- _Task details_
Pictures are to be left out. Copy exactly, and only, the lines from the start of the entries below to the line with "X112500000Y-93500000D03*", both included.

- _Materials provided_
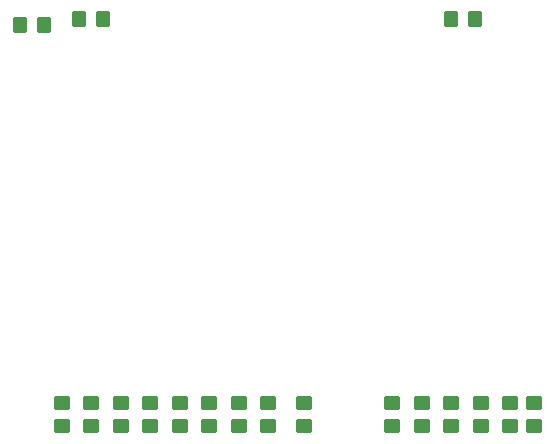
<source format=gbr>
%TF.GenerationSoftware,KiCad,Pcbnew,8.0.6*%
%TF.CreationDate,2025-01-21T08:23:13-05:00*%
%TF.ProjectId,vga_test,7667615f-7465-4737-942e-6b696361645f,rev?*%
%TF.SameCoordinates,Original*%
%TF.FileFunction,Paste,Top*%
%TF.FilePolarity,Positive*%
%FSLAX46Y46*%
G04 Gerber Fmt 4.6, Leading zero omitted, Abs format (unit mm)*
G04 Created by KiCad (PCBNEW 8.0.6) date 2025-01-21 08:23:13*
%MOMM*%
%LPD*%
G01*
G04 APERTURE LIST*
G04 Aperture macros list*
%AMRoundRect*
0 Rectangle with rounded corners*
0 $1 Rounding radius*
0 $2 $3 $4 $5 $6 $7 $8 $9 X,Y pos of 4 corners*
0 Add a 4 corners polygon primitive as box body*
4,1,4,$2,$3,$4,$5,$6,$7,$8,$9,$2,$3,0*
0 Add four circle primitives for the rounded corners*
1,1,$1+$1,$2,$3*
1,1,$1+$1,$4,$5*
1,1,$1+$1,$6,$7*
1,1,$1+$1,$8,$9*
0 Add four rect primitives between the rounded corners*
20,1,$1+$1,$2,$3,$4,$5,0*
20,1,$1+$1,$4,$5,$6,$7,0*
20,1,$1+$1,$6,$7,$8,$9,0*
20,1,$1+$1,$8,$9,$2,$3,0*%
G04 Aperture macros list end*
%ADD10RoundRect,0.250000X0.450000X-0.350000X0.450000X0.350000X-0.450000X0.350000X-0.450000X-0.350000X0*%
%ADD11RoundRect,0.250000X-0.350000X-0.450000X0.350000X-0.450000X0.350000X0.450000X-0.350000X0.450000X0*%
G04 APERTURE END LIST*
D10*
%TO.C,R18*%
X99500000Y-93500000D03*
X99500000Y-91500000D03*
%TD*%
%TO.C,R12*%
X117500000Y-93500000D03*
X117500000Y-91500000D03*
%TD*%
D11*
%TO.C,R1*%
X83500000Y-59000000D03*
X85500000Y-59000000D03*
%TD*%
%TO.C,R19*%
X115000000Y-59000000D03*
X117000000Y-59000000D03*
%TD*%
D10*
%TO.C,R4*%
X84500000Y-93500000D03*
X84500000Y-91500000D03*
%TD*%
%TO.C,R8*%
X102500000Y-93500000D03*
X102500000Y-91500000D03*
%TD*%
%TO.C,R17*%
X97000000Y-93500000D03*
X97000000Y-91500000D03*
%TD*%
%TO.C,R13*%
X120000000Y-93500000D03*
X120000000Y-91500000D03*
%TD*%
%TO.C,R9*%
X110000000Y-93500000D03*
X110000000Y-91500000D03*
%TD*%
%TO.C,R10*%
X112500000Y-93500000D03*
X112500000Y-91500000D03*
%TD*%
%TO.C,R7*%
X89500000Y-93500000D03*
X89500000Y-91500000D03*
%TD*%
%TO.C,R16*%
X94500000Y-93500000D03*
X94500000Y-91500000D03*
%TD*%
%TO.C,R14*%
X122000000Y-93500000D03*
X122000000Y-91500000D03*
%TD*%
%TO.C,R11*%
X115000000Y-93500000D03*
X115000000Y-91500000D03*
%TD*%
%TO.C,R3*%
X82000000Y-93500000D03*
X82000000Y-91500000D03*
%TD*%
D11*
%TO.C,R2*%
X78500000Y-59500000D03*
X80500000Y-59500000D03*
%TD*%
D10*
%TO.C,R15*%
X92000000Y-93500000D03*
X92000000Y-91500000D03*
%TD*%
%TO.C,R5*%
X87000000Y-93500000D03*
X87000000Y-91500000D03*
%TD*%
M02*

</source>
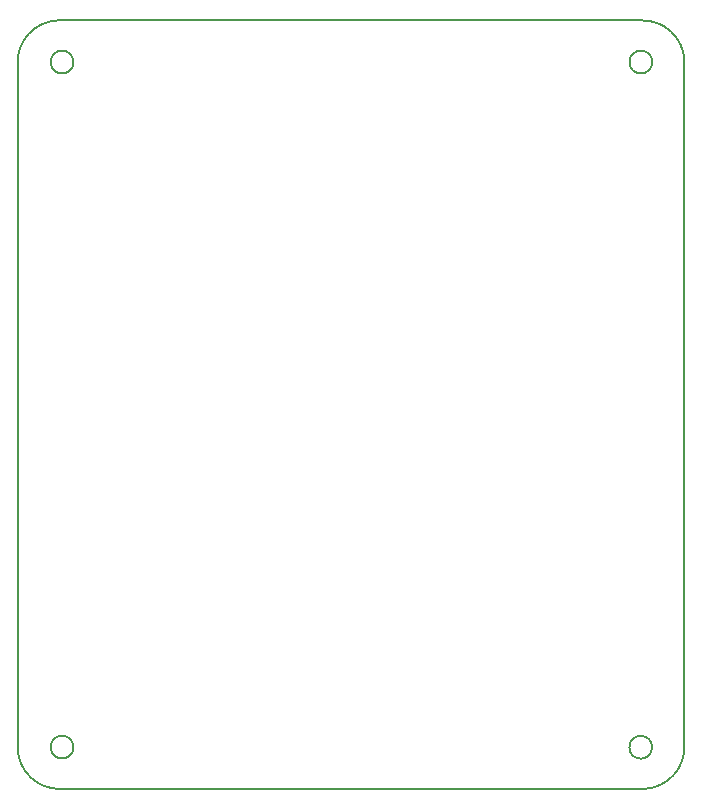
<source format=gm1>
G04 #@! TF.FileFunction,Profile,NP*
%FSLAX46Y46*%
G04 Gerber Fmt 4.6, Leading zero omitted, Abs format (unit mm)*
G04 Created by KiCad (PCBNEW 4.0.7) date 12/26/17 22:50:43*
%MOMM*%
%LPD*%
G01*
G04 APERTURE LIST*
%ADD10C,0.100000*%
%ADD11C,0.150000*%
G04 APERTURE END LIST*
D10*
D11*
X257606799Y-54914800D02*
G75*
G03X253938648Y-51548558I-3541151J-177058D01*
G01*
X204519002Y-51549301D02*
G75*
G03X201152760Y-55217452I177058J-3541151D01*
G01*
X201155301Y-113245900D02*
G75*
G03X204823452Y-116612142I3541151J177058D01*
G01*
X254240558Y-116609251D02*
G75*
G03X257606800Y-112941100I-177058J3541151D01*
G01*
X254873790Y-113093500D02*
G75*
G03X254873790Y-113093500I-962690J0D01*
G01*
X205877190Y-113080800D02*
G75*
G03X205877190Y-113080800I-962690J0D01*
G01*
X205877190Y-55079900D02*
G75*
G03X205877190Y-55079900I-962690J0D01*
G01*
X254886490Y-55079900D02*
G75*
G03X254886490Y-55079900I-962690J0D01*
G01*
X204823400Y-116609252D02*
X254240558Y-116609252D01*
X201152760Y-55217452D02*
X201152760Y-113245900D01*
X253938648Y-51549300D02*
X204519200Y-51549300D01*
X257606800Y-112941100D02*
X257606800Y-54914800D01*
M02*

</source>
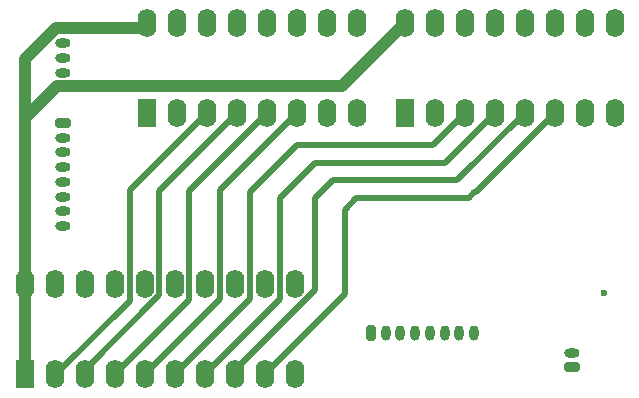
<source format=gbr>
%TF.GenerationSoftware,KiCad,Pcbnew,8.0.3*%
%TF.CreationDate,2024-07-20T16:39:50-07:00*%
%TF.ProjectId,General Register V1,47656e65-7261-46c2-9052-656769737465,rev?*%
%TF.SameCoordinates,Original*%
%TF.FileFunction,Copper,L4,Bot*%
%TF.FilePolarity,Positive*%
%FSLAX46Y46*%
G04 Gerber Fmt 4.6, Leading zero omitted, Abs format (unit mm)*
G04 Created by KiCad (PCBNEW 8.0.3) date 2024-07-20 16:39:50*
%MOMM*%
%LPD*%
G01*
G04 APERTURE LIST*
G04 Aperture macros list*
%AMRoundRect*
0 Rectangle with rounded corners*
0 $1 Rounding radius*
0 $2 $3 $4 $5 $6 $7 $8 $9 X,Y pos of 4 corners*
0 Add a 4 corners polygon primitive as box body*
4,1,4,$2,$3,$4,$5,$6,$7,$8,$9,$2,$3,0*
0 Add four circle primitives for the rounded corners*
1,1,$1+$1,$2,$3*
1,1,$1+$1,$4,$5*
1,1,$1+$1,$6,$7*
1,1,$1+$1,$8,$9*
0 Add four rect primitives between the rounded corners*
20,1,$1+$1,$2,$3,$4,$5,0*
20,1,$1+$1,$4,$5,$6,$7,0*
20,1,$1+$1,$6,$7,$8,$9,0*
20,1,$1+$1,$8,$9,$2,$3,0*%
G04 Aperture macros list end*
%TA.AperFunction,ComponentPad*%
%ADD10R,1.600000X2.400000*%
%TD*%
%TA.AperFunction,ComponentPad*%
%ADD11O,1.600000X2.400000*%
%TD*%
%TA.AperFunction,ComponentPad*%
%ADD12RoundRect,0.200000X-0.450000X0.200000X-0.450000X-0.200000X0.450000X-0.200000X0.450000X0.200000X0*%
%TD*%
%TA.AperFunction,ComponentPad*%
%ADD13O,1.300000X0.800000*%
%TD*%
%TA.AperFunction,ComponentPad*%
%ADD14RoundRect,0.200000X0.450000X-0.200000X0.450000X0.200000X-0.450000X0.200000X-0.450000X-0.200000X0*%
%TD*%
%TA.AperFunction,ComponentPad*%
%ADD15RoundRect,0.200000X-0.200000X-0.450000X0.200000X-0.450000X0.200000X0.450000X-0.200000X0.450000X0*%
%TD*%
%TA.AperFunction,ComponentPad*%
%ADD16O,0.800000X1.300000*%
%TD*%
%TA.AperFunction,ViaPad*%
%ADD17C,0.600000*%
%TD*%
%TA.AperFunction,Conductor*%
%ADD18C,0.500000*%
%TD*%
%TA.AperFunction,Conductor*%
%ADD19C,1.000000*%
%TD*%
G04 APERTURE END LIST*
D10*
%TO.P,U5,1,Oe1*%
%TO.N,GNDREF*%
X125100000Y-70300000D03*
D11*
%TO.P,U5,2,Oe2*%
X127640000Y-70300000D03*
%TO.P,U5,3,Q0*%
%TO.N,/A3*%
X130180000Y-70300000D03*
%TO.P,U5,4,Q1*%
%TO.N,/A2*%
X132720000Y-70300000D03*
%TO.P,U5,5,Q2*%
%TO.N,/A1*%
X135260000Y-70300000D03*
%TO.P,U5,6,Q3*%
%TO.N,/A0*%
X137800000Y-70300000D03*
%TO.P,U5,7,Cp*%
%TO.N,/CLK*%
X140340000Y-70300000D03*
%TO.P,U5,8,GND*%
%TO.N,GNDREF*%
X142880000Y-70300000D03*
%TO.P,U5,9,E1*%
%TO.N,/~{Ain}*%
X142880000Y-62680000D03*
%TO.P,U5,10,E2*%
X140340000Y-62680000D03*
%TO.P,U5,11,D3*%
%TO.N,/BUS 0*%
X137800000Y-62680000D03*
%TO.P,U5,12,D2*%
%TO.N,/BUS 1*%
X135260000Y-62680000D03*
%TO.P,U5,13,D1*%
%TO.N,/BUS 2*%
X132720000Y-62680000D03*
%TO.P,U5,14,D0*%
%TO.N,/BUS 3*%
X130180000Y-62680000D03*
%TO.P,U5,15,Mr*%
%TO.N,/CLR*%
X127640000Y-62680000D03*
%TO.P,U5,16,VCC*%
%TO.N,VCC*%
X125100000Y-62680000D03*
%TD*%
D12*
%TO.P,J1,1,Pin_1*%
%TO.N,VCC*%
X96200000Y-63125000D03*
D13*
%TO.P,J1,2,Pin_2*%
%TO.N,GNDREF*%
X96200000Y-64375000D03*
%TO.P,J1,3,Pin_3*%
%TO.N,/CLK*%
X96200000Y-65625000D03*
%TO.P,J1,4,Pin_4*%
%TO.N,/CLR*%
X96200000Y-66875000D03*
%TD*%
D10*
%TO.P,U6,1,A->B*%
%TO.N,VCC*%
X92920000Y-92420000D03*
D11*
%TO.P,U6,2,A0*%
%TO.N,/A7*%
X95460000Y-92420000D03*
%TO.P,U6,3,A1*%
%TO.N,/A6*%
X98000000Y-92420000D03*
%TO.P,U6,4,A2*%
%TO.N,/A5*%
X100540000Y-92420000D03*
%TO.P,U6,5,A3*%
%TO.N,/A4*%
X103080000Y-92420000D03*
%TO.P,U6,6,A4*%
%TO.N,/A3*%
X105620000Y-92420000D03*
%TO.P,U6,7,A5*%
%TO.N,/A2*%
X108160000Y-92420000D03*
%TO.P,U6,8,A6*%
%TO.N,/A1*%
X110700000Y-92420000D03*
%TO.P,U6,9,A7*%
%TO.N,/A0*%
X113240000Y-92420000D03*
%TO.P,U6,10,GND*%
%TO.N,GNDREF*%
X115780000Y-92420000D03*
%TO.P,U6,11,B7*%
%TO.N,/BUS 0*%
X115780000Y-84800000D03*
%TO.P,U6,12,B6*%
%TO.N,/BUS 1*%
X113240000Y-84800000D03*
%TO.P,U6,13,B5*%
%TO.N,/BUS 2*%
X110700000Y-84800000D03*
%TO.P,U6,14,B4*%
%TO.N,/BUS 3*%
X108160000Y-84800000D03*
%TO.P,U6,15,B3*%
%TO.N,/BUS 4*%
X105620000Y-84800000D03*
%TO.P,U6,16,B2*%
%TO.N,/BUS 5*%
X103080000Y-84800000D03*
%TO.P,U6,17,B1*%
%TO.N,/BUS 6*%
X100540000Y-84800000D03*
%TO.P,U6,18,B0*%
%TO.N,/BUS 7*%
X98000000Y-84800000D03*
%TO.P,U6,19,CE*%
%TO.N,/~{Aout}*%
X95460000Y-84800000D03*
%TO.P,U6,20,VCC*%
%TO.N,VCC*%
X92920000Y-84800000D03*
%TD*%
D14*
%TO.P,J3,1,Pin_1*%
%TO.N,/~{Aout}*%
X139300000Y-91825000D03*
D13*
%TO.P,J3,2,Pin_2*%
%TO.N,/~{Ain}*%
X139300000Y-90575000D03*
%TD*%
D12*
%TO.P,J2,1,Pin_1*%
%TO.N,/BUS 7*%
X96200000Y-71125000D03*
D13*
%TO.P,J2,2,Pin_2*%
%TO.N,/BUS 6*%
X96200000Y-72375000D03*
%TO.P,J2,3,Pin_3*%
%TO.N,/BUS 5*%
X96200000Y-73625000D03*
%TO.P,J2,4,Pin_4*%
%TO.N,/BUS 4*%
X96200000Y-74875000D03*
%TO.P,J2,5,Pin_5*%
%TO.N,/BUS 3*%
X96200000Y-76125000D03*
%TO.P,J2,6,Pin_6*%
%TO.N,/BUS 2*%
X96200000Y-77375000D03*
%TO.P,J2,7,Pin_7*%
%TO.N,/BUS 1*%
X96200000Y-78625000D03*
%TO.P,J2,8,Pin_8*%
%TO.N,/BUS 0*%
X96200000Y-79875000D03*
%TD*%
D10*
%TO.P,U4,1,Oe1*%
%TO.N,GNDREF*%
X103280000Y-70300000D03*
D11*
%TO.P,U4,2,Oe2*%
X105820000Y-70300000D03*
%TO.P,U4,3,Q0*%
%TO.N,/A7*%
X108360000Y-70300000D03*
%TO.P,U4,4,Q1*%
%TO.N,/A6*%
X110900000Y-70300000D03*
%TO.P,U4,5,Q2*%
%TO.N,/A5*%
X113440000Y-70300000D03*
%TO.P,U4,6,Q3*%
%TO.N,/A4*%
X115980000Y-70300000D03*
%TO.P,U4,7,Cp*%
%TO.N,/CLK*%
X118520000Y-70300000D03*
%TO.P,U4,8,GND*%
%TO.N,GNDREF*%
X121060000Y-70300000D03*
%TO.P,U4,9,E1*%
%TO.N,/~{Ain}*%
X121060000Y-62680000D03*
%TO.P,U4,10,E2*%
X118520000Y-62680000D03*
%TO.P,U4,11,D3*%
%TO.N,/BUS 4*%
X115980000Y-62680000D03*
%TO.P,U4,12,D2*%
%TO.N,/BUS 5*%
X113440000Y-62680000D03*
%TO.P,U4,13,D1*%
%TO.N,/BUS 6*%
X110900000Y-62680000D03*
%TO.P,U4,14,D0*%
%TO.N,/BUS 7*%
X108360000Y-62680000D03*
%TO.P,U4,15,Mr*%
%TO.N,/CLR*%
X105820000Y-62680000D03*
%TO.P,U4,16,VCC*%
%TO.N,VCC*%
X103280000Y-62680000D03*
%TD*%
D15*
%TO.P,J4,1,Pin_1*%
%TO.N,/A7*%
X122225000Y-88900000D03*
D16*
%TO.P,J4,2,Pin_2*%
%TO.N,/A6*%
X123475000Y-88900000D03*
%TO.P,J4,3,Pin_3*%
%TO.N,/A5*%
X124725000Y-88900000D03*
%TO.P,J4,4,Pin_4*%
%TO.N,/A4*%
X125975000Y-88900000D03*
%TO.P,J4,5,Pin_5*%
%TO.N,/A3*%
X127225000Y-88900000D03*
%TO.P,J4,6,Pin_6*%
%TO.N,/A2*%
X128475000Y-88900000D03*
%TO.P,J4,7,Pin_7*%
%TO.N,/A1*%
X129725000Y-88900000D03*
%TO.P,J4,8,Pin_8*%
%TO.N,/A0*%
X130975000Y-88900000D03*
%TD*%
D17*
%TO.N,GNDREF*%
X142000000Y-85500000D03*
%TD*%
D18*
%TO.N,/A5*%
X100540000Y-92420000D02*
X106870000Y-86090000D01*
X106870000Y-76870000D02*
X113440000Y-70300000D01*
X106870000Y-86090000D02*
X106870000Y-76870000D01*
D19*
%TO.N,VCC*%
X119775000Y-67975000D02*
X95695000Y-67975000D01*
X123170000Y-64580000D02*
X119775000Y-67975000D01*
X97980000Y-63130000D02*
X102830000Y-63130000D01*
X123200000Y-64580000D02*
X123170000Y-64580000D01*
X97975000Y-63125000D02*
X97980000Y-63130000D01*
X92920000Y-70750000D02*
X92920000Y-65755000D01*
X92920000Y-65755000D02*
X95550000Y-63125000D01*
X95550000Y-63125000D02*
X96200000Y-63125000D01*
X95695000Y-67975000D02*
X92920000Y-70750000D01*
X96200000Y-63125000D02*
X97975000Y-63125000D01*
X102830000Y-63130000D02*
X103280000Y-62680000D01*
X125100000Y-62680000D02*
X123200000Y-64580000D01*
X92920000Y-92420000D02*
X92920000Y-84800000D01*
X92920000Y-84800000D02*
X92920000Y-70750000D01*
D18*
%TO.N,/A7*%
X101830000Y-76830000D02*
X108360000Y-70300000D01*
X95460000Y-92420000D02*
X95860000Y-92420000D01*
X95860000Y-92140000D02*
X101830000Y-86170000D01*
X95860000Y-92420000D02*
X95860000Y-92140000D01*
X101830000Y-86170000D02*
X101830000Y-76830000D01*
%TO.N,/A2*%
X114530000Y-77470000D02*
X117500000Y-74500000D01*
X117500000Y-74500000D02*
X128520000Y-74500000D01*
X108160000Y-92420000D02*
X114530000Y-86050000D01*
X128520000Y-74500000D02*
X132720000Y-70300000D01*
X114530000Y-86050000D02*
X114530000Y-77470000D01*
%TO.N,/A4*%
X109450000Y-76830000D02*
X115980000Y-70300000D01*
X109450000Y-86050000D02*
X109450000Y-76830000D01*
X103080000Y-92420000D02*
X109450000Y-86050000D01*
%TO.N,/A6*%
X98000000Y-92047767D02*
X104330000Y-85717767D01*
X104330000Y-85717767D02*
X104330000Y-76870000D01*
X104330000Y-76870000D02*
X110900000Y-70300000D01*
X98000000Y-92420000D02*
X98000000Y-92047767D01*
%TO.N,/A0*%
X120000000Y-85660000D02*
X120000000Y-78500000D01*
X131100000Y-77000000D02*
X137800000Y-70300000D01*
X120000000Y-78500000D02*
X121000000Y-77500000D01*
X121000000Y-77500000D02*
X130500000Y-77500000D01*
X113240000Y-92420000D02*
X120000000Y-85660000D01*
X130500000Y-77500000D02*
X131000000Y-77000000D01*
X131000000Y-77000000D02*
X131100000Y-77000000D01*
%TO.N,/A1*%
X117500000Y-85247767D02*
X110700000Y-92047767D01*
X110700000Y-92047767D02*
X110700000Y-92420000D01*
X135260000Y-70300000D02*
X129560000Y-76000000D01*
X117500000Y-85247767D02*
X117500000Y-77500000D01*
X119000000Y-76000000D02*
X129560000Y-76000000D01*
X117500000Y-77500000D02*
X119000000Y-76000000D01*
%TO.N,/A3*%
X116000000Y-73000000D02*
X127480000Y-73000000D01*
X111990000Y-77010000D02*
X116000000Y-73000000D01*
X111990000Y-86050000D02*
X111990000Y-77010000D01*
X127480000Y-73000000D02*
X130180000Y-70300000D01*
X105620000Y-92420000D02*
X111990000Y-86050000D01*
%TD*%
M02*

</source>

- _Reply_
<source format=gbr>
%TF.GenerationSoftware,KiCad,Pcbnew,8.0.6*%
%TF.CreationDate,2025-01-21T08:23:13-05:00*%
%TF.ProjectId,vga_test,7667615f-7465-4737-942e-6b696361645f,rev?*%
%TF.SameCoordinates,Original*%
%TF.FileFunction,Paste,Top*%
%TF.FilePolarity,Positive*%
%FSLAX46Y46*%
G04 Gerber Fmt 4.6, Leading zero omitted, Abs format (unit mm)*
G04 Created by KiCad (PCBNEW 8.0.6) date 2025-01-21 08:23:13*
%MOMM*%
%LPD*%
G01*
G04 APERTURE LIST*
G04 Aperture macros list*
%AMRoundRect*
0 Rectangle with rounded corners*
0 $1 Rounding radius*
0 $2 $3 $4 $5 $6 $7 $8 $9 X,Y pos of 4 corners*
0 Add a 4 corners polygon primitive as box body*
4,1,4,$2,$3,$4,$5,$6,$7,$8,$9,$2,$3,0*
0 Add four circle primitives for the rounded corners*
1,1,$1+$1,$2,$3*
1,1,$1+$1,$4,$5*
1,1,$1+$1,$6,$7*
1,1,$1+$1,$8,$9*
0 Add four rect primitives between the rounded corners*
20,1,$1+$1,$2,$3,$4,$5,0*
20,1,$1+$1,$4,$5,$6,$7,0*
20,1,$1+$1,$6,$7,$8,$9,0*
20,1,$1+$1,$8,$9,$2,$3,0*%
G04 Aperture macros list end*
%ADD10RoundRect,0.250000X0.450000X-0.350000X0.450000X0.350000X-0.450000X0.350000X-0.450000X-0.350000X0*%
%ADD11RoundRect,0.250000X-0.350000X-0.450000X0.350000X-0.450000X0.350000X0.450000X-0.350000X0.450000X0*%
G04 APERTURE END LIST*
D10*
%TO.C,R18*%
X99500000Y-93500000D03*
X99500000Y-91500000D03*
%TD*%
%TO.C,R12*%
X117500000Y-93500000D03*
X117500000Y-91500000D03*
%TD*%
D11*
%TO.C,R1*%
X83500000Y-59000000D03*
X85500000Y-59000000D03*
%TD*%
%TO.C,R19*%
X115000000Y-59000000D03*
X117000000Y-59000000D03*
%TD*%
D10*
%TO.C,R4*%
X84500000Y-93500000D03*
X84500000Y-91500000D03*
%TD*%
%TO.C,R8*%
X102500000Y-93500000D03*
X102500000Y-91500000D03*
%TD*%
%TO.C,R17*%
X97000000Y-93500000D03*
X97000000Y-91500000D03*
%TD*%
%TO.C,R13*%
X120000000Y-93500000D03*
X120000000Y-91500000D03*
%TD*%
%TO.C,R9*%
X110000000Y-93500000D03*
X110000000Y-91500000D03*
%TD*%
%TO.C,R10*%
X112500000Y-93500000D03*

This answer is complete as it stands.